Unlike optical printing, in-camera methods allow random associations. The results can be gloriously unpredictable, but we plan our shots anyway, hoping for rich mistakes. As Eisenhower said, after D-Day, "Plans are useless, but planning is essential." When shooting two layers, we previsualize both layers before shooting. The first layer is filmed along with a video-tap, and the exposed film rewound to a punch-mark. Temp music is synced to the video. We use the music to keep the layers in sync while filming, and dancers watch the first layer before performing the second. This allows complex systems. E.g., dancer Richard Siegal once emphasized the downbeat on the first pass and the upbeat on the second.

By superimposing, you can marry dancer over dancer, so that they can do a pas de deux (or even a pas de trois) with their own selves. Or you can marry dancers with a location, with textural potential. And you can do otherwise dangerous things. We have had dancers cavorting in the middle of the Hells Gate rapids, in sheets of fire, with a live, rented tiger, and with hordes of exuberant children.

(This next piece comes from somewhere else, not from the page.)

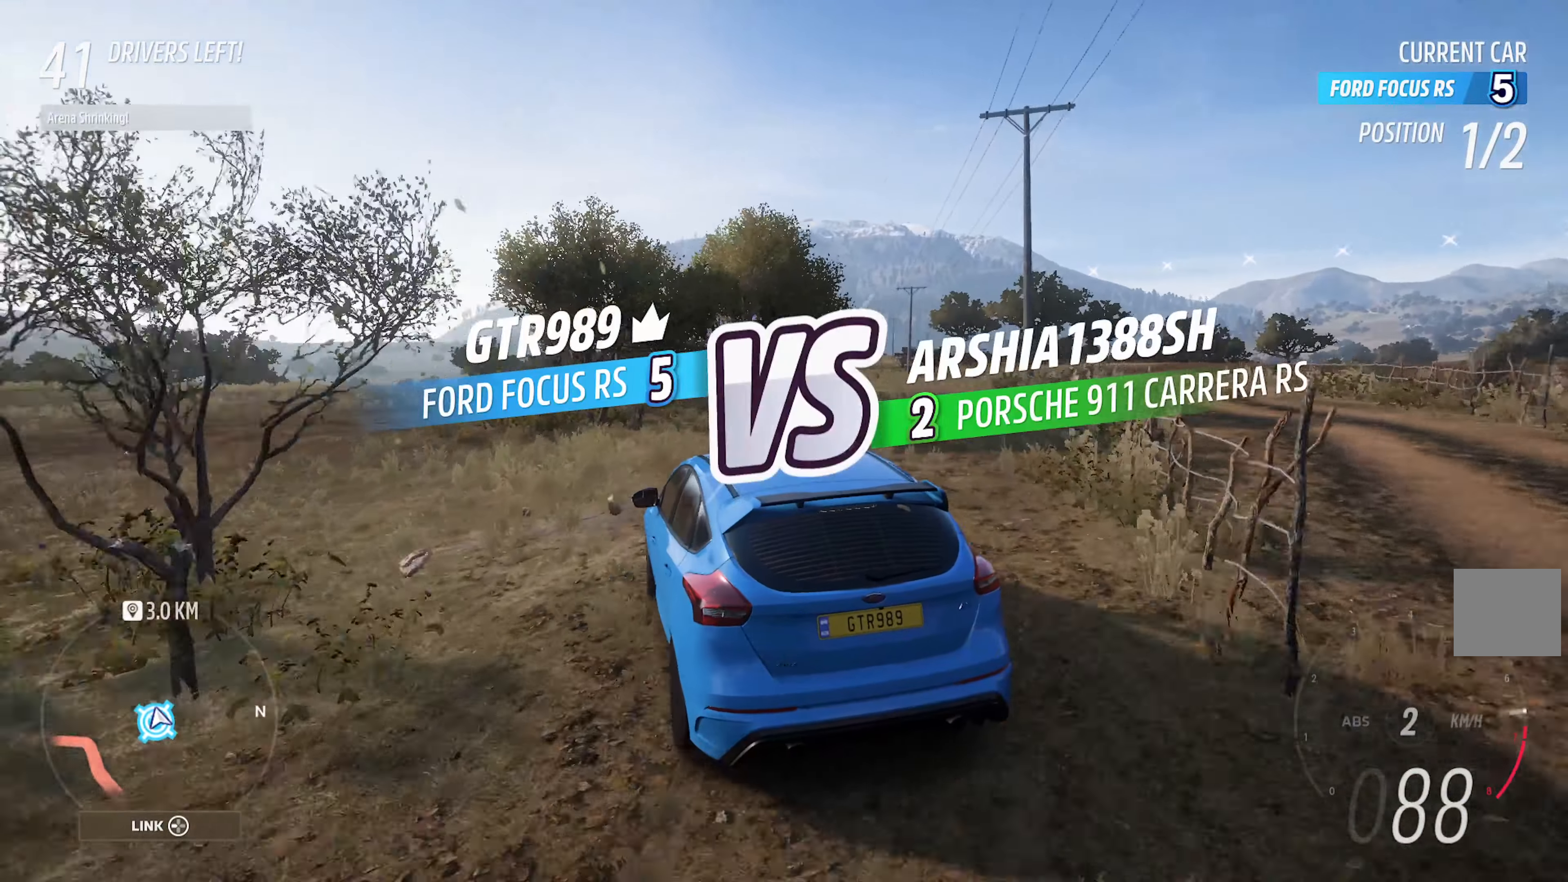
{"buttons": ["A", "R2"], "left_stick": "center", "right_stick": "center", "events": [[200, "left_stick", "center"], [333, "left_stick", "right"], [416, "R2", "down"], [433, "left_stick", "center"]]}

Changing camera speeds is also interesting. In the Prague Metro, our dancers were working in moving subway cars and escalators. It would have been dangerous to dance at full speed, so we set the choreography to temp music, then cut the performance tempo in half, so the dancers were dancing at half-speed. Then we undercranked the camera to bring the action back up to the full speed of the choreography. This allowed the dancers to thread the needle and be safe while being intricate. The resulting kinetics were strangely lyrical.

We have discussed making dance filmic. Can we make film more choreographic? One option: give up narrative. Dance doesn't need narrative any more than music does; it has another way of constructing unity. Of course, dance includes storybook ballet, but then plot is not usually the point. And without plot or characters, film needs no real-world counterpart. It can also do without a message. Rather, it can convey new ways of looking at the world, of taking it apart and letting it re-associate. In modern dance, unlike most narrative film, this kind of abstraction is a common way of working. There is no need to lose it.

There are advantages to this. When you work with abstract movement, you are not imprisoned by a story-line or the requirements of a character, so texture, structure, rhythm, and point of view can be far more potent. And by organizing the body like this, you see it (and humanity) differently.

When you add strategic choices of angles, you can represent humanity as a borderless continuum at both large and small scales: from above, as if we were a single mass of organized protoplasm; or from up close, as if an individual body was just a colony of independent limbs. Both ways of looking filter out the individual to look at hidden human patterns - to reveal the human condition in ways that we usually can't see through narrative alone.

In conclusion, dance film can do things neither dance nor film can do alone if it frees itself from some conventions of its parents. Film provides ways of organizing the world with angles, camera movement, locations, and montage. Dance provides abstract ways of organizing the world with human movement.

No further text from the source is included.